The Taskforce is working with Scottish Government and third sector organisations to develop a detailed community training programme, including ‘train the trainer’ elements. This will include training on harm prevention and the use of Benzos amongst polydrug use. The evidence shows that additional training is needed in this space and this work will fill an existing gap.
The Taskforce intends for this work to assist in the development of community networks, providing additional support, active roles for people who use drugs and a feedback loop for the Taskforce and Scottish Government, amplifying the voice of people with living experience.
The Taskforce supports the request by Scottish Government, also supported by Police Scotland, to the UK Government to take action on unregulated sales of pill press machines.

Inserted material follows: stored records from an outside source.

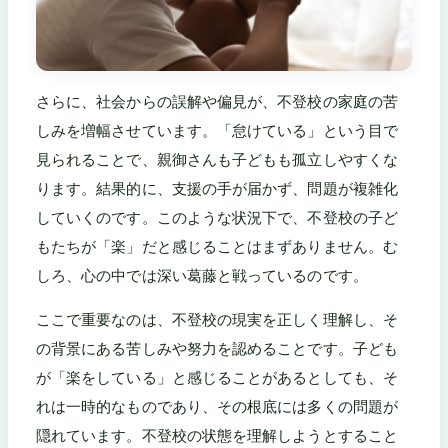
さらに、社会からの誤解や偏見が、不登校の家庭の苦
しみを増幅させています。「怠けている」という目で
見られることで、親御さんも子どもも孤立しやすくな
ります。結果的に、支援の手が届かず、問題が複雑化
していくのです。このような状況下で、不登校の子ど
もたちが「楽」だと感じることはまずありません。む
しろ、心の中では深い葛藤と戦っているのです。
ここで重要なのは、不登校の現実を正しく理解し、そ
の背景にある苦しみや努力を認めることです。子ども
が「楽をしている」と感じることがあるとしても、そ
れは一時的なものであり、その根底には多くの問題が
隠れています。不登校の状態を理解しようとすること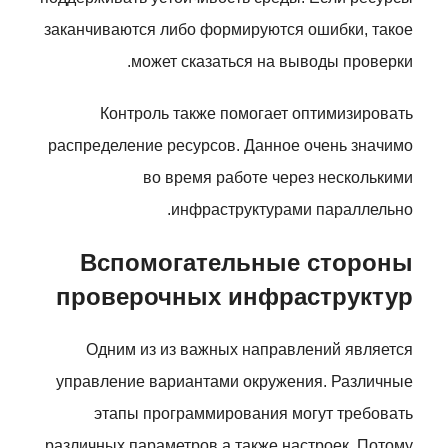
заканчиваются либо формируются ошибки, такое
может сказаться на выводы проверки.
Контроль также помогает оптимизировать
распределение ресурсов. Данное очень значимо
во время работе через несколькими
инфраструктурами параллельно.
Вспомогательные стороны
проверочных инфраструктур
Одним из из важных направлений является
управление вариантами окружения. Различные
этапы программирования могут требовать
различных параметров а также настроек. Потому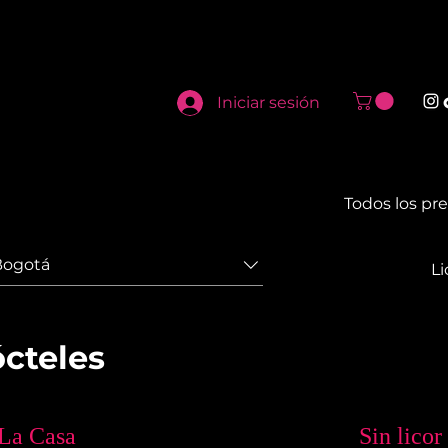
Iniciar sesión
Todos los pr
Bogotá
Li
cteles
La Casa
Sin licor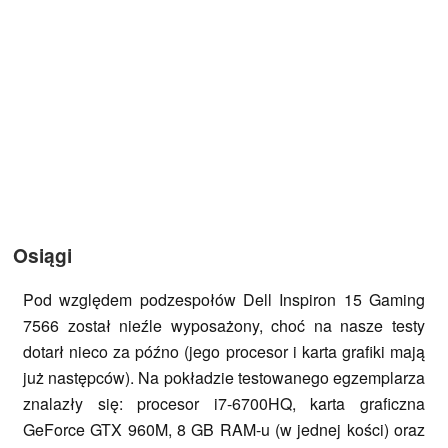
Osiągi
Pod względem podzespołów Dell Inspiron 15 Gaming
7566 został nieźle wyposażony, choć na nasze testy
dotarł nieco za późno (jego procesor i karta grafiki mają
już następców). Na pokładzie testowanego egzemplarza
znalazły się: procesor i7-6700HQ, karta graficzna
GeForce GTX 960M, 8 GB RAM-u (w jednej kości) oraz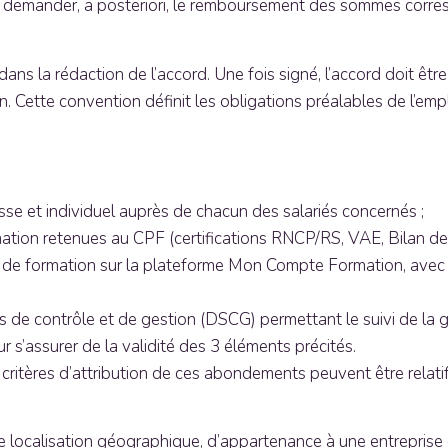
et à demander, a posteriori, le remboursement des sommes corre
dans la rédaction de l’accord. Une fois signé, l’accord doit êt
. Cette convention définit les obligations préalables de l’emp
e et individuel auprès de chacun des salariés concernés ;
formation retenues au CPF (certifications RNCP/RS, VAE, Bilan 
 de formation sur la plateforme Mon Compte Formation, avec
s de contrôle et de gestion (DSCG) permettant le suivi de la 
r s’assurer de la validité des 3 éléments précités.
s critères d’attribution de ces abondements peuvent être relati
 de localisation géographique, d’appartenance à une entreprise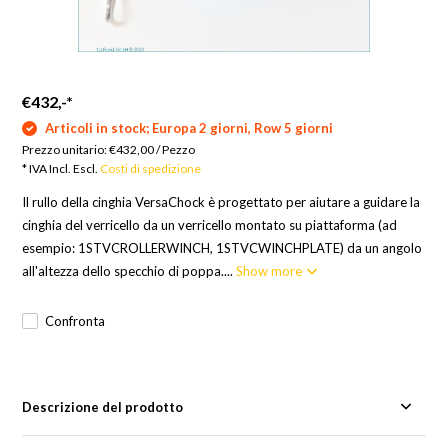
€432,-
*
Articoli in stock; Europa 2 giorni, Row 5 giorni
Prezzo unitario:
€432,00
/
Pezzo
* IVA Incl. Escl.
Costi di spedizione
Il rullo della cinghia VersaChock è progettato per aiutare a guidare la
cinghia del verricello da un verricello montato su piattaforma (ad
esempio: 1STVCROLLERWINCH, 1STVCWINCHPLATE) da un angolo
all'altezza dello specchio di poppa....
Show more
Confronta
Descrizione del prodotto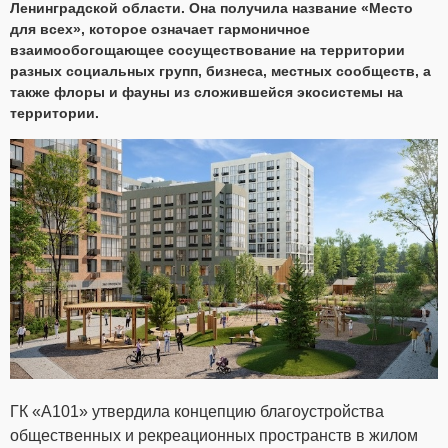
Ленинградской области. Она получила название «Место
для всех», которое означает гармоничное
взаимообогощающее сосуществование на территории
разных социальных групп, бизнеса, местных сообществ, а
также флоры и фауны из сложившейся экосистемы на
территории.
ГК «А101» утвердила концепцию благоустройства
общественных и рекреационных пространств в жилом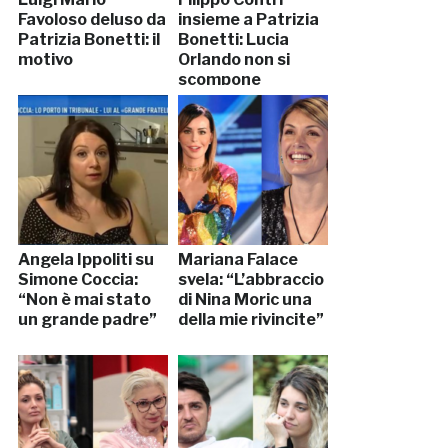
Favoloso deluso da
insieme a Patrizia
Patrizia Bonetti: il
Bonetti: Lucia
motivo
Orlando non si
scompone
Angela Ippoliti su
Mariana Falace
Simone Coccia:
svela: “L’abbraccio
“Non è mai stato
di Nina Moric una
un grande padre”
della mie rivincite”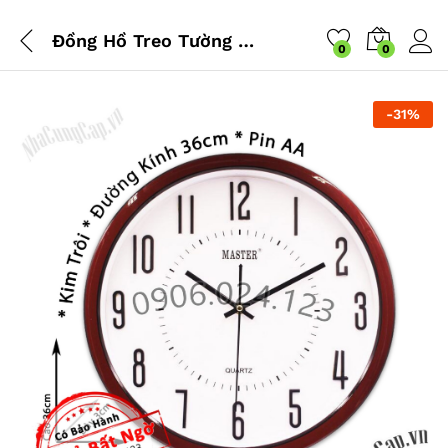
Đồng Hồ Treo Tường Kim Trôi Mặt Tròn Nền Trắng Đường Kính Cỡ 36cm – NDHQL-HD38 (Khung Nền Trắng)
0
0
-
31
%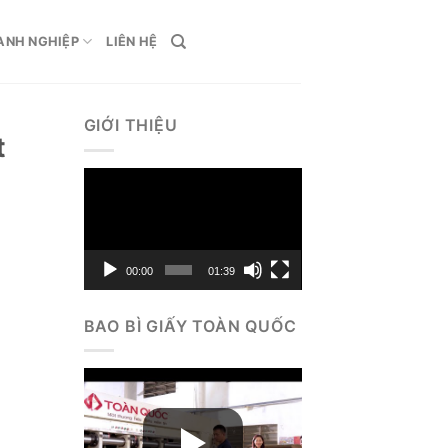
ANH NGHIỆP
LIÊN HỆ
GIỚI THIỆU
t
Trình
chơi
Video
00:00
01:39
BAO BÌ GIẤY TOÀN QUỐC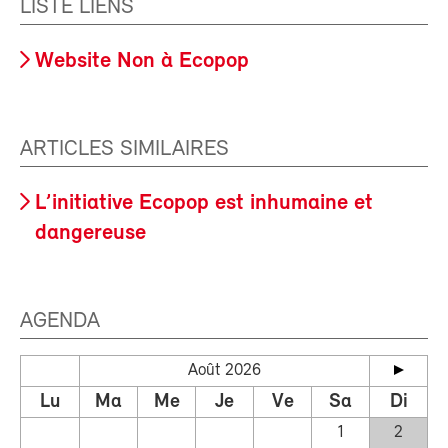
LISTE LIENS
Website Non à Ecopop
ARTICLES SIMILAIRES
L’initiative Ecopop est inhumaine et
dangereuse
AGENDA
Août 2026
Lu
Ma
Me
Je
Ve
Sa
Di
1
2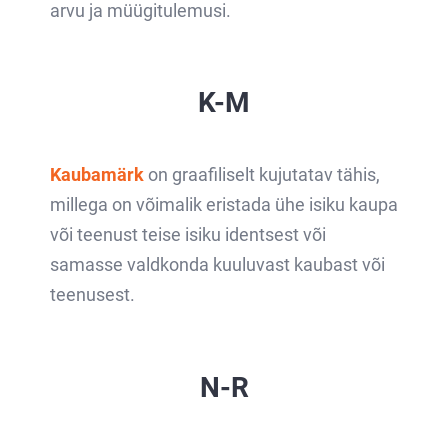
arvu ja müügitulemusi.
K-M
Kaubamärk
on graafiliselt kujutatav tähis,
millega on võimalik eristada ühe isiku kaupa
või teenust teise isiku identsest või
samasse valdkonda kuuluvast kaubast või
teenusest.
N-R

These are implicated in the manufacture and supply of street benzo’s, specifically the re-formatted smaller pill taken from a concentrated block of illegally sourced benzodiazepines and mixed with other substances.
The request to take action was made in September 2020, and dialogue between the UK and Scottish Government is ongoing.
When I meet someone and they tell me they have started to combine their methadone with street benzo’s as and when they are available, I know in my heart there is not much time left.